Research quantifies literary trends
By Ester Khachatryan, The Dartmouth Staff
Published on Wednesday, May 9, 2012
Math department chair and computer science professor Daniel Rockmore and a team of researchers, including James Hughes Adv ’12 and Nicholas Foti Adv ’12, studied the evolution of literary styles using mathematical and statistical analysis of English-language literature to explore a “rich area of collaboration,” Rockmore said.
In a published report of their findings in the Proceedings of the National Academy of Sciences, the researchers concluded that the literary styles of modern authors vary from their predecessors more than authors of previous eras. This gap between authors and their immediate predecessors has widened over generations in a quantifiable manner.
“The study confirms the possibility of computations and quantitative techniques as another way to look at cultural artifacts,” Rockmore said.
The researchers focused on the usage of “content-free words” to study similarities in the structure of literary styles since the year 1550. Hughes, who studies computer science and was a co-author of the research study, said that content-free words like prepositions, conjunctions, articles and numbers are useful for analysis because they do not convey meaning. While content words provide an analysis of subject matter, content-free words provide an analysis of writing style.
The research analyzed data from 7,733 books written by 537 authors available through the Gutenberg Digital Library.
English professor Barbara Will said the findings reflect innovations in the fields of literature and translation that have made world literature accessible to modern authors.
“I think there is a way in which the globalizing of our world has diversified the way in which literary styles are manifested,” Will said.
The researcher found that between 1550 and 1783, the availability of literary texts was relatively low, so authors were strongly influenced by a small group of previous texts. This process led to common trends of phrasing, syntax and grammar that remained “relatively unchanged” for extensive periods of time.
As the number of works increased in later periods, authors were influenced by subsets of available literature, in turn producing increasingly diverse works. By the 20th century, authors were more strongly influenced by their contemporaries than predecessors, the researchers found.
“I think this type of large scale analysis can tell us things about how style changes over time at a macro level and about how style is changing,” Hughes said. “So in that sense it contributes to our understanding of the concept of literary style.”

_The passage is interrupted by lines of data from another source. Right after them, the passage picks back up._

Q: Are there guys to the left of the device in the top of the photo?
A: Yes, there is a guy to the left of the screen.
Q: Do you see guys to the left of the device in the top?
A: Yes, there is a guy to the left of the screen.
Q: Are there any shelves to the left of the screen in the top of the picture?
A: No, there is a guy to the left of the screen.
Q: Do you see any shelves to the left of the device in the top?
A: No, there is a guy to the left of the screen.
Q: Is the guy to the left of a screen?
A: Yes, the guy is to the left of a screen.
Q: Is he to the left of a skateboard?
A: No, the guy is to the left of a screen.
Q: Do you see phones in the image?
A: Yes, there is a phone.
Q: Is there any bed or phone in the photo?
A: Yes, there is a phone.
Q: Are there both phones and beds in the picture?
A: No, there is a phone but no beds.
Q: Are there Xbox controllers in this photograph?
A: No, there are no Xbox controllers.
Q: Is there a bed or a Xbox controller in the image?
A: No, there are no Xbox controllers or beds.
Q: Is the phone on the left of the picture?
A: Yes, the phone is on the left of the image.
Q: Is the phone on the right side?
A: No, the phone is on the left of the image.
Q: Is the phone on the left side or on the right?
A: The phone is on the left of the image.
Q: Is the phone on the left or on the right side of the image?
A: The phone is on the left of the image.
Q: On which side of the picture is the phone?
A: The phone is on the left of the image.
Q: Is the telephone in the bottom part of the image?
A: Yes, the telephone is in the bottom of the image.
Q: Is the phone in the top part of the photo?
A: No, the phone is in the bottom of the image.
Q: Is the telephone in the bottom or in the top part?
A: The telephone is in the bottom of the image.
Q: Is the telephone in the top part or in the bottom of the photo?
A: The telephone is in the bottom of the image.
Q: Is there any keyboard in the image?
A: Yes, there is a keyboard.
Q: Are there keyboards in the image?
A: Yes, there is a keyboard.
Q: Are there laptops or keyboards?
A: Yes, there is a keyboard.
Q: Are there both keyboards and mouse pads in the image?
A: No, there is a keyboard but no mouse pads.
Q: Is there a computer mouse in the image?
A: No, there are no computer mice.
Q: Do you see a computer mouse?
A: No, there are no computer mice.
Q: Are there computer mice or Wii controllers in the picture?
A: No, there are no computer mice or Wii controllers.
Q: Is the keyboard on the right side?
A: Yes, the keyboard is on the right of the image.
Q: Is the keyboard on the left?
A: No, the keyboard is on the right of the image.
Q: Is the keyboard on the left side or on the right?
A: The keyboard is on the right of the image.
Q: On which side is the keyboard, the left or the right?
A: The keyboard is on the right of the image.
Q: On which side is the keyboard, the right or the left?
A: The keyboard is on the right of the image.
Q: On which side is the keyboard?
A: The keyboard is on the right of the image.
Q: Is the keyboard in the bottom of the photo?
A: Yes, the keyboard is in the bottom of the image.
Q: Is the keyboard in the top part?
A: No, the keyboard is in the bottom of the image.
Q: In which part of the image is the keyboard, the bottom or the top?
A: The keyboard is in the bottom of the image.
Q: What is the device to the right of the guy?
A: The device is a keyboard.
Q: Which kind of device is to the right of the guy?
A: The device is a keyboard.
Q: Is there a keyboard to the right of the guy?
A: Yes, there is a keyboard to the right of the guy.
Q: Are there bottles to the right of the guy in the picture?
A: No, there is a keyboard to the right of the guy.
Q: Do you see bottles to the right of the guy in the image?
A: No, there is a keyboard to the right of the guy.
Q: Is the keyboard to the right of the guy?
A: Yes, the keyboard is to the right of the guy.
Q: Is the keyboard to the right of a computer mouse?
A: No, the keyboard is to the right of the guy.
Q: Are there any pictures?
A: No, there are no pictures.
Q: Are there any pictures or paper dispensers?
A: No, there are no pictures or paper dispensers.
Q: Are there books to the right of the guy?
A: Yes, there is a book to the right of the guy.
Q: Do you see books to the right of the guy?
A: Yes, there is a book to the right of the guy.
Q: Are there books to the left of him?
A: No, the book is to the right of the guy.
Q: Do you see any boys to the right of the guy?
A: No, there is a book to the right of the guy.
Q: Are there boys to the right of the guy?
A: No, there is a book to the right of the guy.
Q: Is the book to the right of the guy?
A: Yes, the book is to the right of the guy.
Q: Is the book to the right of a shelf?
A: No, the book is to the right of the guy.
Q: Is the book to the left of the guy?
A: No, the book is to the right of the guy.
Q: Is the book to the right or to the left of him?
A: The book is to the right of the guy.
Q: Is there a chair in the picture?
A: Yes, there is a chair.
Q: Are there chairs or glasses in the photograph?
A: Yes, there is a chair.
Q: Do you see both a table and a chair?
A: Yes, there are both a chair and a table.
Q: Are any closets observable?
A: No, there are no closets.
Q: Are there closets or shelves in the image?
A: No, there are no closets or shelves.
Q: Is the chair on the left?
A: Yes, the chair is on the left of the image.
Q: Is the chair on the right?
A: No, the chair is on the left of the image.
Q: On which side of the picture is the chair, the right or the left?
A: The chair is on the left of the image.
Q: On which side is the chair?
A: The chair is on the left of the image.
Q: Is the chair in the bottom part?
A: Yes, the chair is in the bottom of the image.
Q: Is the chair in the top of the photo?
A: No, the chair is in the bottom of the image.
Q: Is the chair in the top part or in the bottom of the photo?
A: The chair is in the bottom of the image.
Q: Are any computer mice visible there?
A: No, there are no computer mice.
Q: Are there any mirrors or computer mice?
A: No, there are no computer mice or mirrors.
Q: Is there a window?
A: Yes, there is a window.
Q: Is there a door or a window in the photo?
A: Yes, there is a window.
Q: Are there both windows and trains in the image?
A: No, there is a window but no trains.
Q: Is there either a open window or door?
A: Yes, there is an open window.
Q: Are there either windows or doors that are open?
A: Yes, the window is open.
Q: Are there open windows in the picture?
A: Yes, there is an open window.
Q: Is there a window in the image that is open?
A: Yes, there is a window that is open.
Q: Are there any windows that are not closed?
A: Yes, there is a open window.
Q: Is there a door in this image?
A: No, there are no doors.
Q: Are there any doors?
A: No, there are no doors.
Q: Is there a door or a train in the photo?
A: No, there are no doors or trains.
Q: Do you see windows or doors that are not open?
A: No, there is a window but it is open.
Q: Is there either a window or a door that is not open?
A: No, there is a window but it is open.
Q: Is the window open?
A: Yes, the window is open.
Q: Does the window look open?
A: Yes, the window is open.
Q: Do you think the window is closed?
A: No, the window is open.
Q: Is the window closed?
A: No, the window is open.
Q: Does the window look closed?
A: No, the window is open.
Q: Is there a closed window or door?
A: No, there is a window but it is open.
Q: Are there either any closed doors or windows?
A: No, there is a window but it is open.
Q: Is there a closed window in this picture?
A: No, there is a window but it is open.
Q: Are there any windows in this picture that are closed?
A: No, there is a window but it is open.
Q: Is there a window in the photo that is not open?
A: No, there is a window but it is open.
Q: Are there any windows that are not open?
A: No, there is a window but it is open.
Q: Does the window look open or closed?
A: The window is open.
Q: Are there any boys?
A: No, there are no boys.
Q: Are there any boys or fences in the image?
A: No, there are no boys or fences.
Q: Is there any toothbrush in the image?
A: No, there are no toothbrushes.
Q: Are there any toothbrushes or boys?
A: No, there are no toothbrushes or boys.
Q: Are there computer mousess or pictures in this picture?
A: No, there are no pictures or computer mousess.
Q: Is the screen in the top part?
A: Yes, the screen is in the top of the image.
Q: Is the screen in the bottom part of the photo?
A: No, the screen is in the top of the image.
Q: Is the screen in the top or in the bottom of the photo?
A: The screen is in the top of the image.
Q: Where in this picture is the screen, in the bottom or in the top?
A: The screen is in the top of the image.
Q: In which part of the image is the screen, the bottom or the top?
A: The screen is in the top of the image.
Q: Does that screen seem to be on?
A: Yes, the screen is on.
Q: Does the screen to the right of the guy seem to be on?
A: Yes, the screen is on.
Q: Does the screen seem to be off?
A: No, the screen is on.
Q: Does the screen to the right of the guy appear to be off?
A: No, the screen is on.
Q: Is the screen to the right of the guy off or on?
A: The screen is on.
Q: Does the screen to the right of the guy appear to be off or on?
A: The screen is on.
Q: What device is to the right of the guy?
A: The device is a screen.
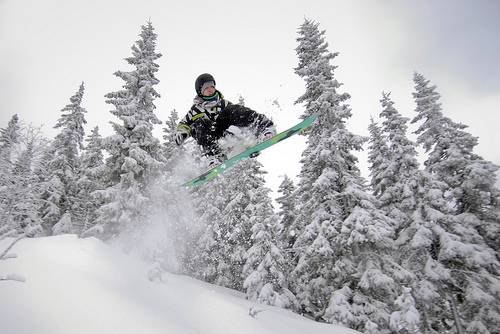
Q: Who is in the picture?
A: A boy.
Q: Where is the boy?
A: In the air.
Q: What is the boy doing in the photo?
A: Skiing.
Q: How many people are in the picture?
A: One.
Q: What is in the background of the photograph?
A: Trees.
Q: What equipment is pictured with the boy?
A: Skis.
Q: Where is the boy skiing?
A: Mountain slope.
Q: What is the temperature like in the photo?
A: Cold.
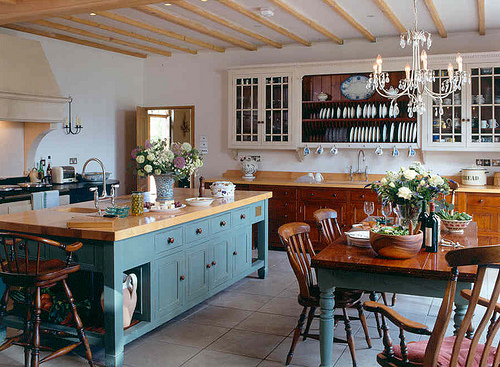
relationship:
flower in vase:
[141, 162, 156, 176] [149, 169, 178, 203]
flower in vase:
[134, 153, 146, 165] [149, 169, 178, 203]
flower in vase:
[129, 145, 144, 161] [149, 169, 178, 203]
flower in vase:
[143, 139, 157, 151] [149, 169, 178, 203]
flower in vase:
[180, 141, 192, 154] [149, 169, 178, 203]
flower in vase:
[154, 168, 165, 175] [149, 169, 178, 203]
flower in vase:
[145, 152, 159, 163] [149, 169, 178, 203]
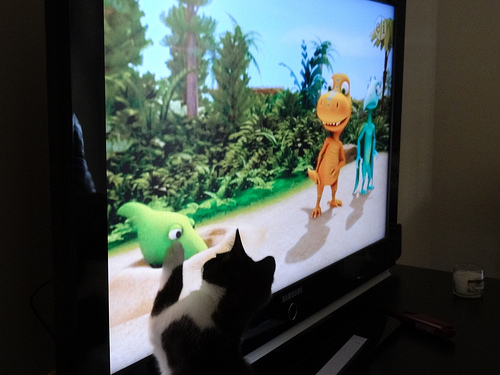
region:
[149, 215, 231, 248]
black and white eyes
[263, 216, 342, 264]
shadow of animal on sand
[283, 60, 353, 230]
large orange animal standing up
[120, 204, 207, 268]
lime green animal stuck in sand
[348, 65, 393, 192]
sad face on blue animal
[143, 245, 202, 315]
cat's black and white paws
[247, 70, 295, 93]
top of red building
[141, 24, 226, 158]
tall tan base of tree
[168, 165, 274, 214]
green plant at side of grass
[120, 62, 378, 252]
colorful animals on the sand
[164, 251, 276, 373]
the cat is black and white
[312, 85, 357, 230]
the dragon is orange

Will said that the study is an example of “distant reading,” a new way of looking at literature that focuses on literary trends across many works.
Distant reading is part of the larger “digital humanities” movement that seeks to analyze literature using computers and mathematical techniques, rather than close reading and qualitative analysis, according to an article by Kathryn Schulz published in the New York Times on June 24, 2011.
While digital humanities is hailed by some scholars as an opportunity to revitalize the humanities field, English professor Aden Evens said that the new path provided by digitization will also appeal to scientists, social scientists, engineers and university administrators who manage the research opportunities and classes allotted to each area of discipline.
“What I am worried about is that we are asked to set aside what most distinguishes the humanities — our ability to perform critiques of ambiguity — and instead we are being asked to supplant it with a view of knowledge that promotes certainty, statistical or numerical style analyses, absolute and clear distinctions,” Evens said.
Stanford University English professor Ursula Heise, who studies 20th-century fiction, poetry and theories of modernism and postmodernism said that quantitative methodologies will never replace traditional readings of literary texts.
“In interpreting what the numbers mean, you have to bring in all the knowledge of literary genres, history, literary history, institutions, authors, methods of publishing and distribution that you acquire in the normal course of literary studies,” Heise said.
She said that computer-based analysis of texts can, however, provide opportunities to ask new questions about literature.
While Will said quantitative analysis provides for new ways of thinking about literature, she questioned whether content-free words are sufficient in determining an author’s style.
“I think it can help just by giving us more information, but I don’t think ultimately it necessarily ‘enriches our sympathies,’ which is George Elliot’s definition of literature,” Will said. “But it can be really interesting and useful for people who want to look at trends in literary study.”
Critiques of quantifying authorial style are “incredibly pertinent,” according to Hughes, who acknowledged that researchers using automatic or computational tools do not claim to employ the “best” approach.
“The point is really that traditional analyses that take into account the intangible or unquantifiable factors can benefit from the addition of quantitative evidence,” he said.
Rockmore, Hughes and Daniel Graham, a researcher at the University of Vienna’s psychology department, also developed a method in 2011 for mathematically analyzing drawings to distinguish authenticity, according to a College press release. In addition, the research team developed a web tool, “WriteLikeMe,” that enables writers to compare their writing style to the styles of past authors.